Given entries START

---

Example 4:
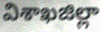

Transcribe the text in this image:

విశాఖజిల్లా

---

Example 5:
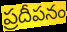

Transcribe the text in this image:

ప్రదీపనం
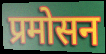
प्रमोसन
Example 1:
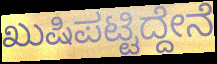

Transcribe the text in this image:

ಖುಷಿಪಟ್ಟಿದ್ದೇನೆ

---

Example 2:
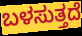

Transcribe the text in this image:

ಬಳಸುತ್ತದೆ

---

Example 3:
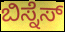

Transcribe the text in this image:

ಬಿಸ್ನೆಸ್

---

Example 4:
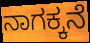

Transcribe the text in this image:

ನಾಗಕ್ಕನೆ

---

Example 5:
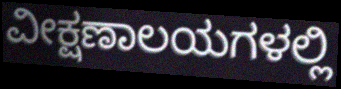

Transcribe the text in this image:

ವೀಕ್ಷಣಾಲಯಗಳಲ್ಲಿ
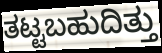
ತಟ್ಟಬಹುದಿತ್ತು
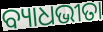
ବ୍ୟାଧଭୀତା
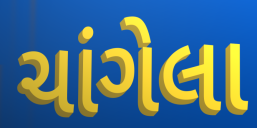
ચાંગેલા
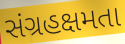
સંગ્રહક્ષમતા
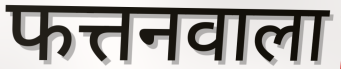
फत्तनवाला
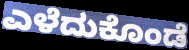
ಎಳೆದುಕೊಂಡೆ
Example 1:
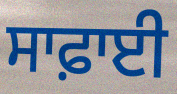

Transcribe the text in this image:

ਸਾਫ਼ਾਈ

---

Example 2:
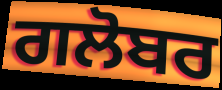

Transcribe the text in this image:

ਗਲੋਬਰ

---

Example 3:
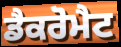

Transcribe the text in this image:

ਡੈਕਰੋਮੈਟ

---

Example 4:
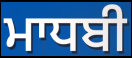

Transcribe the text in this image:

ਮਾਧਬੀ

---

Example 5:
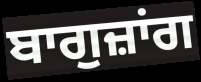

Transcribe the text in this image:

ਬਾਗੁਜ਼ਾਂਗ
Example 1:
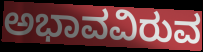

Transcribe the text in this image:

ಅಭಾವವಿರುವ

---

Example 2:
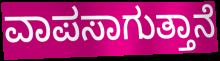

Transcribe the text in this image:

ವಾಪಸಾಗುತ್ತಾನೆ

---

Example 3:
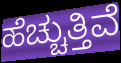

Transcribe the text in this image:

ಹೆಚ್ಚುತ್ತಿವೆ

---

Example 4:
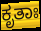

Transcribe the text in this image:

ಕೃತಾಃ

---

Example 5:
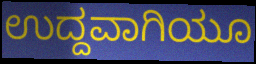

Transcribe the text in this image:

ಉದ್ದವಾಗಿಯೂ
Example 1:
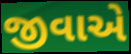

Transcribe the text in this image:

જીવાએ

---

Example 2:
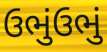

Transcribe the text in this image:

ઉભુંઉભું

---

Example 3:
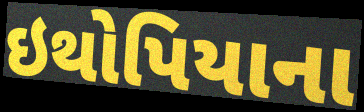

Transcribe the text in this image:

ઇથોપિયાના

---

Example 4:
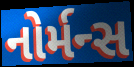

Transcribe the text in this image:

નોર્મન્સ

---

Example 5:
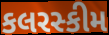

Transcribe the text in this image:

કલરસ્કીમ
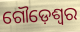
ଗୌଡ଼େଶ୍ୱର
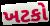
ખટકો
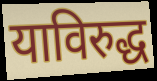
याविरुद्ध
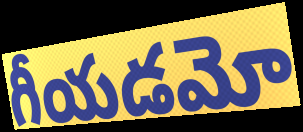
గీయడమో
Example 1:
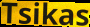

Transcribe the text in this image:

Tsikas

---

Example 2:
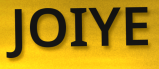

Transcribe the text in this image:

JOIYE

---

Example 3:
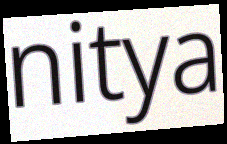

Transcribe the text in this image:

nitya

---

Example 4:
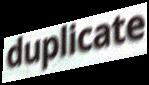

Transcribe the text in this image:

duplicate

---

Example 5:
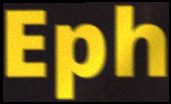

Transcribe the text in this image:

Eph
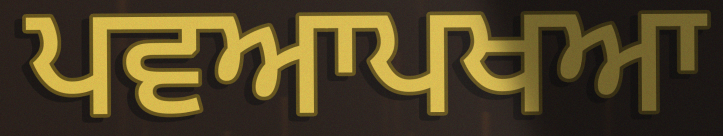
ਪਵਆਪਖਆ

Given entries END

• Problem to work on:
Copy the records above exactly, omitting every picture.

• Answer area:
---

Example 4:

Transcribe the text in this image:

విశాఖజిల్లా

---

Example 5:

Transcribe the text in this image:

ప్రదీపనం
प्रमोसन
Example 1:

Transcribe the text in this image:

ಖುಷಿಪಟ್ಟಿದ್ದೇನೆ

---

Example 2:

Transcribe the text in this image:

ಬಳಸುತ್ತದೆ

---

Example 3:

Transcribe the text in this image:

ಬಿಸ್ನೆಸ್

---

Example 4:

Transcribe the text in this image:

ನಾಗಕ್ಕನೆ

---

Example 5:

Transcribe the text in this image:

ವೀಕ್ಷಣಾಲಯಗಳಲ್ಲಿ
ತಟ್ಟಬಹುದಿತ್ತು
ବ୍ୟାଧଭୀତା
ચાંગેલા
સંગ્રહક્ષમતા
फत्तनवाला
ಎಳೆದುಕೊಂಡೆ
Example 1:

Transcribe the text in this image:

ਸਾਫ਼ਾਈ

---

Example 2:

Transcribe the text in this image:

ਗਲੋਬਰ

---

Example 3:

Transcribe the text in this image:

ਡੈਕਰੋਮੈਟ

---

Example 4:

Transcribe the text in this image:

ਮਾਧਬੀ

---

Example 5:

Transcribe the text in this image:

ਬਾਗੁਜ਼ਾਂਗ
Example 1:

Transcribe the text in this image:

ಅಭಾವವಿರುವ

---

Example 2:

Transcribe the text in this image:

ವಾಪಸಾಗುತ್ತಾನೆ

---

Example 3:

Transcribe the text in this image:

ಹೆಚ್ಚುತ್ತಿವೆ

---

Example 4:

Transcribe the text in this image:

ಕೃತಾಃ

---

Example 5:

Transcribe the text in this image:

ಉದ್ದವಾಗಿಯೂ
Example 1:

Transcribe the text in this image:

જીવાએ

---

Example 2:

Transcribe the text in this image:

ઉભુંઉભું

---

Example 3:

Transcribe the text in this image:

ઇથોપિયાના

---

Example 4:

Transcribe the text in this image:

નોર્મન્સ

---

Example 5:

Transcribe the text in this image:

કલરસ્કીમ
ଗୌଡ଼େଶ୍ୱର
ખટકો
याविरुद्ध
గీయడమో
Example 1:

Transcribe the text in this image:

Tsikas

---

Example 2:

Transcribe the text in this image:

JOIYE

---

Example 3:

Transcribe the text in this image:

nitya

---

Example 4:

Transcribe the text in this image:

duplicate

---

Example 5:

Transcribe the text in this image:

Eph
ਪਵਆਪਖਆ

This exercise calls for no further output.